Hawken, Paul. The ecology of commerce: a declaration of sustainability. Rev. ed. New York: Harper Business, 1993. Print.
1. Does Hawken believe that each of his objectives has practical solutions? “Provide secure, stable, and meaningful employment for people everywhere,” does not seem practical, but more like a wishful goal to use as motivation.
2. This book is nearly twenty years old, and it seems little has been done to combat the issues still at hand. Has Hawken addressed this since?
3. Hawken writes that the planet’s resources are depleting so fast that it will not likely sustain life for forty or fifty more years. If this was true in 1994, is it reasonable to assume that there are only enough resources on earth for another twenty or thirty years?
4. Have any of the steps outlined by Hawken been implemented anywhere in any capacity? There do not seem to be any cases of things changing much more radically than they already would have been over the last two decades.
5. It is interesting to note that Hawken often uses environmental metaphors to describe economic ideas, such as the immature plant systems growing along a road, when the two forces seem so greatly at odds. In his writing, he manages to show how the two can be related and work together, in the same way, he hopes to show how they can in day-to-day life.
6. Hawken writes, “Business often invokes the Darwinian maxim of ‘survival of the fittest’ to defend its competitive actions. The phrase is, in fact, a misinterpretation of Darwinism. Darwin & not speak of survival of the fittest; rather, he described those who survived as fittest for a specific ecological niche. There is a big difference between those two ideas.” If Hawken believes that everything should be considered on a global level, how is this relevant to his argument?
7. On page sixty-five, Hawken refers to an early writing of his that explains “that dematerialization had already been established as a permanent feature of the economic development because of rising resources prices, particularly energy...Although the price of energy has fallen since then, the real cost in terms of the damage and long- term effects to the environment is continuing to climb.” How can Hawken continue to propose ideas to fix a system that refuses his help?
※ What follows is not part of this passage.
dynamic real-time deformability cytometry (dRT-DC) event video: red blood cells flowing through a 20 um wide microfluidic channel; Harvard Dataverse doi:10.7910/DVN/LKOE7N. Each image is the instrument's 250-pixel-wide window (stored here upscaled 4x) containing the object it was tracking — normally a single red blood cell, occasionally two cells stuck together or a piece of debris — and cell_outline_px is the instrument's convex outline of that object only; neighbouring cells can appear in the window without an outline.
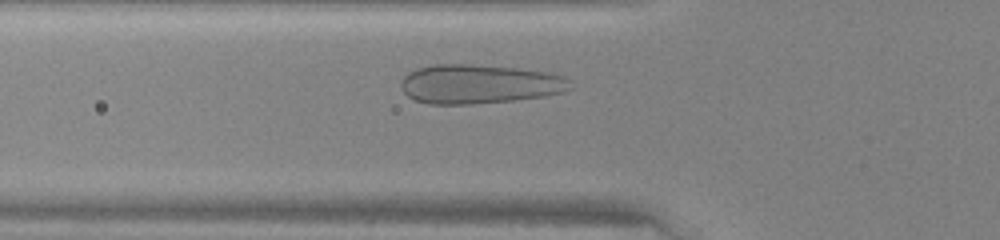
{"species": "human", "species_latin": "Homo sapiens", "temperature_condition": "warm", "stored_images_in_passage": 30, "camera_frame_rate_fps": 3000, "um_per_image_px": 0.085, "donor": {"sex": "female"}, "frame": {"image": 1, "passage_image": 8, "time_ms": 2.333, "image_size_px": [1000, 240], "cell_outline_px": [[576, 88], [564, 92], [544, 96], [512, 100], [472, 104], [428, 104], [416, 100], [408, 96], [400, 88], [400, 84], [404, 76], [408, 72], [416, 68], [432, 64], [472, 64], [516, 68], [548, 72], [564, 76]], "centroid_in_image_um": [40.74, 7.14], "position_along_channel_um": 85.1, "area_um2": 38.96}}
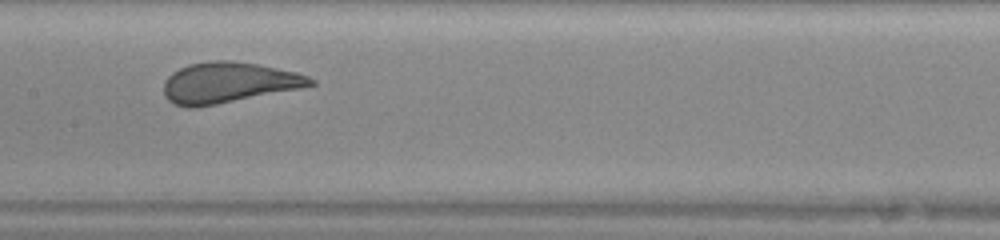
{"frame": {"image": 2, "passage_image": 15, "time_ms": 4.667, "image_size_px": [1000, 240], "cell_outline_px": [[316, 84], [300, 88], [196, 108], [188, 108], [176, 104], [168, 100], [164, 96], [164, 80], [172, 72], [188, 64], [212, 60], [232, 60], [256, 64], [296, 72], [308, 76], [316, 80]], "centroid_in_image_um": [19.39, 7.02], "position_along_channel_um": 188.0, "area_um2": 34.74}}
8. The Ecology of Commerce was published in June of 1994, six months before the GATT was replaced with the creation of the WTO. How would Hawken’s plans have differed if the new World Trade Organization were in place at the time of his writing?
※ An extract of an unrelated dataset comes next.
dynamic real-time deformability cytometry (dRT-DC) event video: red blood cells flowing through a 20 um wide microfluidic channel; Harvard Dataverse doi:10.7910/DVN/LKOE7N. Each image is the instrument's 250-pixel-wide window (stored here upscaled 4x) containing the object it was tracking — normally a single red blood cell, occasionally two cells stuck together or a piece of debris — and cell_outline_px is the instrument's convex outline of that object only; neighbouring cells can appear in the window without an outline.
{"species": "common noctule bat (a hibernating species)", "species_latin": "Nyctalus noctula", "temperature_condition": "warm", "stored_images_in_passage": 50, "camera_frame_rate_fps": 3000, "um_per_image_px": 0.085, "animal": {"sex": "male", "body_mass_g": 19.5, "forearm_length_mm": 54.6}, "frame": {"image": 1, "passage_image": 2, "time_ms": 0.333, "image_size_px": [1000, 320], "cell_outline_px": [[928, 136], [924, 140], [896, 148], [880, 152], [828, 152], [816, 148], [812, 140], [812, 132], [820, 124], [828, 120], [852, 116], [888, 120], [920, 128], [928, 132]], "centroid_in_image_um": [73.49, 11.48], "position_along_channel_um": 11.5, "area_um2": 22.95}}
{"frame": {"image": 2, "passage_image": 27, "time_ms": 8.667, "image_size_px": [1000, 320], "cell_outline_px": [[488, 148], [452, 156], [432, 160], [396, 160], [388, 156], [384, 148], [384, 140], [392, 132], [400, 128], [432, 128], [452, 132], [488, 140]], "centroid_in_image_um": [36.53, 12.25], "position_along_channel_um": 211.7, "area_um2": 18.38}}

9. Has Hawken done any field research to be sure his plans will work? How can he be certain that it is not too late to see positive results by implementing his plans?
10. Hawken writes, on page 87, that carbon and nuclear energies are the two most damaging. There is still a lot of debate as to how damaging nuclear energy is, but he says this as if there is no question. This could lead his readers to question how readily they should accept his other claims.